Tanah Dec: Madu, Pare, dan Dandelion

Karya: Agtya Jacklione Sabrina

 

Dewi malam mengizinkan sayap itu tanggal, dililit pembuluh asa

pada raga yang dipanggil awah oleh bungsu ranum bunga bertopi putih.

Dawai tangis menggiling atma randa tapak, disaksikan indurasmi sambil menyeka, 

            satu-satunya suar dalam orion setiap bijinya. 

Awahnya tak akan lagi menemani si bungsu itu megar.

Meski sayap bunganya hilang, bunganya tidak akan rusak. Semasing bijinya akan tumbuh

di mana saja ia jatuh. Ke mana pun angin membawanya terbang, ia harus mampu

dewasa sendiri. Itu hakikat hidupnya.

 

“Sing anteng nduk, ibumu iku luwih iso nuntun sampeyan dadi uwong sing becik”

Nafasnya tersenggal, sumarah, bibirnya komat-kamit merapalkan doa. Sebentang memori lama

hadir menyuguhkan ribuan madu dan pare, cemas.

 

Malam itu, bumi Ngemplak disambangi tamu, tanpa aba-aba, mencabik kuncup bungsumu,

kemungkus, alat haranya ripuk.

Lara melesat hebat, jauh, sangat jauh

terambau dalam, sangat dalam

ia bersujud, aksama tak lekas sampai, menakhlikkan lorong semu yang pada pahangnya

ada tokoh baru bernama rindu yang mengangan saban akara, nisbi.

 

Kautetap menjadi bapak dandelion yang tumbuh sepanjang waktu di dadanya, meski tanah Dec

merubahnya menjadi seperti hidup di negara empat musim.

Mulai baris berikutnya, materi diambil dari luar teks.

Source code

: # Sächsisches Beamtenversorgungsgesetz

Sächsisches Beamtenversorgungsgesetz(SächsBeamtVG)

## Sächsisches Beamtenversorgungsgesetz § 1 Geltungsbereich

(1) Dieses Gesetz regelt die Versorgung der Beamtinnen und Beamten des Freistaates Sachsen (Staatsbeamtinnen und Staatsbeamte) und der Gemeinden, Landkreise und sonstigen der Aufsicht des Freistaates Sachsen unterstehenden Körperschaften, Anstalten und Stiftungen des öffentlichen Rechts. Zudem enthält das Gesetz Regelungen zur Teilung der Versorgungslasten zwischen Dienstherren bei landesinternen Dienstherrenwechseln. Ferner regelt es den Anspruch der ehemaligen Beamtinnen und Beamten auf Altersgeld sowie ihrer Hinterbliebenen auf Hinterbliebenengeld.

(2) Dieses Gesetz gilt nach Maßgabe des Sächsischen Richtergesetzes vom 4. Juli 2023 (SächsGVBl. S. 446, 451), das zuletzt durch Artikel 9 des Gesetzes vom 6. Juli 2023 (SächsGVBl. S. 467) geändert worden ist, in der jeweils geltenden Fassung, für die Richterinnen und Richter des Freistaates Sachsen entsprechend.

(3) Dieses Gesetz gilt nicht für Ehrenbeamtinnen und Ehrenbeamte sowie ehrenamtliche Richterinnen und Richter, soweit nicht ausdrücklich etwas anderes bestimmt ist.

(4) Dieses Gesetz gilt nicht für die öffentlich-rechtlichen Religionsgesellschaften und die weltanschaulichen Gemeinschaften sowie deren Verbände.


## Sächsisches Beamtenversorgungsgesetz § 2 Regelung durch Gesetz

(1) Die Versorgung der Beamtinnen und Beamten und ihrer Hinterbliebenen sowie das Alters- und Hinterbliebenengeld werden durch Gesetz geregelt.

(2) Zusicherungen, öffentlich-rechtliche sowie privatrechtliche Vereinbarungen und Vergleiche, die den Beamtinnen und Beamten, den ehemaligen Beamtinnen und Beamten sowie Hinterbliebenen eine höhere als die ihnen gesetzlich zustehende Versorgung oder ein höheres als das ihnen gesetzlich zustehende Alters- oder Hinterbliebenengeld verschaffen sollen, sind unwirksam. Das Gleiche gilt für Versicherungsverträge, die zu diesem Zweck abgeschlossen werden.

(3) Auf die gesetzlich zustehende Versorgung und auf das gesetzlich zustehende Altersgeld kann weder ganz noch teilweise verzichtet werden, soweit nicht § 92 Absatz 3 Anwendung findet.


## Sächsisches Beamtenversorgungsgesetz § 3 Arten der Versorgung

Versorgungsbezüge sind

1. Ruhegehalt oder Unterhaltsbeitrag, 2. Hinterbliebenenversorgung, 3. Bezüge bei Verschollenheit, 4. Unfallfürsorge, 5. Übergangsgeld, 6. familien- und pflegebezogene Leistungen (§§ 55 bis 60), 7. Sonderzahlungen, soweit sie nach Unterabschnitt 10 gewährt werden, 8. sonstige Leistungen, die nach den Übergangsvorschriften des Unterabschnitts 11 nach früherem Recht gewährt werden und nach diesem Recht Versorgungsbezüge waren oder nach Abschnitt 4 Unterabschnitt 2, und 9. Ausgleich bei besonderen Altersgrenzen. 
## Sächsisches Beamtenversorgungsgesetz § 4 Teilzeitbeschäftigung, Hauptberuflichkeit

Bunga ranummu itu rupanya belum megar, masih saja kekanakan.

 

Lagi, madu dan pare mengirimkan pesan berbaris rintikan hujan. Nanar

hawa manis nan pahit menguar, menelisik saudade, rindu dan sendu

ia tidak lagi mengenal bahasa itu, tertatih mengeja setiap kata yang mematikan.

“Sudahi saja!” teriaknya.

Geram dengan metrum rindu yang mengoyak ladang hati, hingga setiap malam bungsumu itu

tidur diselimuti air matanya sendiri.

 

Ia sudah tahu, si bungsu tahu kalau madu dan pare tidak bisa membantu apa-apa, 

            selain mengumpulkan manis dari tubuhnya sendiri, mengalirkan harsa

dan pahit yang menyulam amunisi, menelan egoisme.

Semarak tiap benihnya harus mampu menginfasi jiwa dan raga putri yang kehilangan rajanya.

 

Sekali lagi,

dalam anatomi yang lain,

madu dan pare melengkapi arsitektur rasa pada proses pematangan biji daripada

persemaian

bungsumu yang lama dikuliti rindu, biru,

tumbuh menjadi gigi singa yang tangguh.

Benihnya tidak harus rontok satu persatu, renjana mampu mengisi rancak enzim,

menabalkan putri atau kesatria dandelion berikutnya.